Spending the day at Grado watching my son has been a bit of an emotional roller coaster. Everywhere I turn are old memories. The champagne glasses from our wedding on the shelf – just no pictures. I go through the photo albums she made and only the trips are there. None of the first years or wedding. Just the kids and our major trips. Actually just three of the major trips. Maui (wedding), Kauai, Oahu are missing. None of the Grand Canyon or the coastal trips. Just London, Paris (popped the question), Australia, and Italy (mom & sis sans me). I wonder why these and not others. Australia was after the wedding and the affair. Obviously Paris has special meaning, but the wedding pictures are packed away but the Maui photo album is still there empty. I guess she is going there for her 40th and wants to keep the album cover.
Not sure why Hunter is playing nice today but I am trying to do the same.
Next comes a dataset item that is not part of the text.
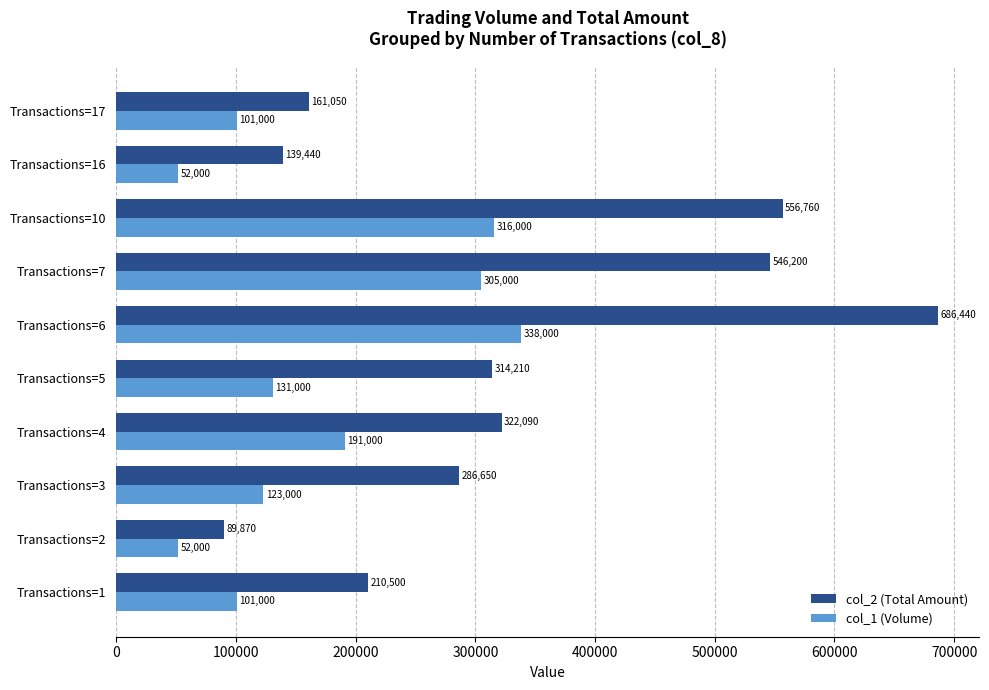

How many series are shown in this chart?

2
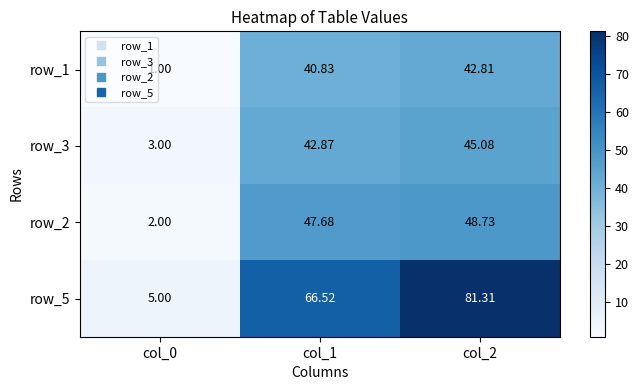

How many data points in row_2 are less than 47?

1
Son lost one of his bottom teeth while I was watching him so I sent her a text and picture. A couple of texts back and forth and I start missing things.
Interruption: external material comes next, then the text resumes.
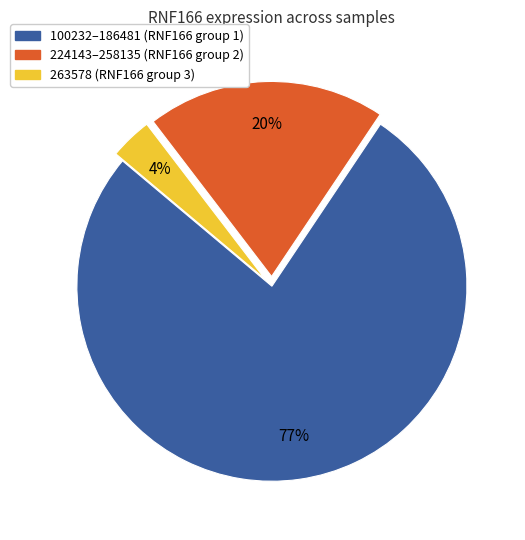

How many segments does this pie chart have?

3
Not real things. The fantasies of what I would have liked our life to have been. I wasn’t very giving with PDA and she had checked out a couple of years ago. As per his routine son starts his movie mid-day and can only watch it by himself. So I go upstairs to our old bedroom and start watching Perks of Being a Wallflower. One of the few of my movies that hasn’t been packed up as I think she would like to keep it.
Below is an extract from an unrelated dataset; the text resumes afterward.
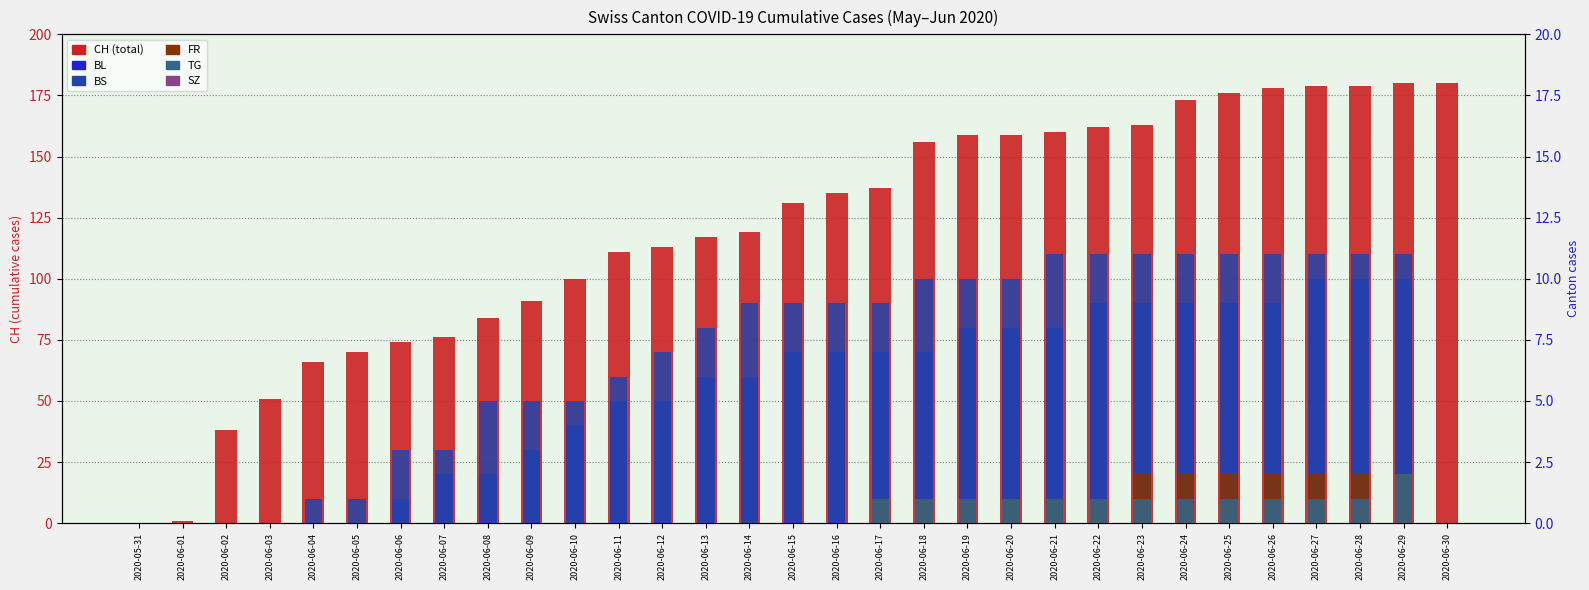

At how many categories does at least one series exceed 32?

29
That’s when I start remembering why we are here. It all literally started with this movie. I was miserable last year. I’m sure we both were. I had bought the DVD and it brought back a lot of memories of who I was a long time ago. The music was my high school music. Rocky Horror was always a strange way to spend an evening and I wanted to go check out the live show again that they hold in Encinitas and she didn’t want to go. A midnight showing is a couple of hours past her bed time.
I couldn’t get the story out of my head. I got the audio book and listened to it on the way to work last year. It stirred up something in me. I think it helped me realize that I was miserable and had been in a trance for years. Just work and the riggers or raising a couple of little ones waiting for the misery of my wife to turn around. Waiting for something that would never come.
I didn’t like myself much for a long time. Borderlines have a way of making everything your fault. Hunter always found a way to get me to invest in the relationship while she never really did. It was love. It wasn’t love. It really didn’t matter. For her keeping me taking care of her was more important than to think about taking care of me. And now she seems to doing some of the same things to my son. Eventually my daughter will subjected to this fantasy / devaluation cycle. She will end up fucked up too.
In the end, I finally realized that I was worth more than I was getting. So I guess it’s true – you choose partners based on what you are looking for. You accept the love you think you deserve. To me it doesn’t matter why she hangs up which paintings or which photos albums she keeps or puts into storage. What matters is what I am willing to accept for myself – and her lack of love isn’t for me.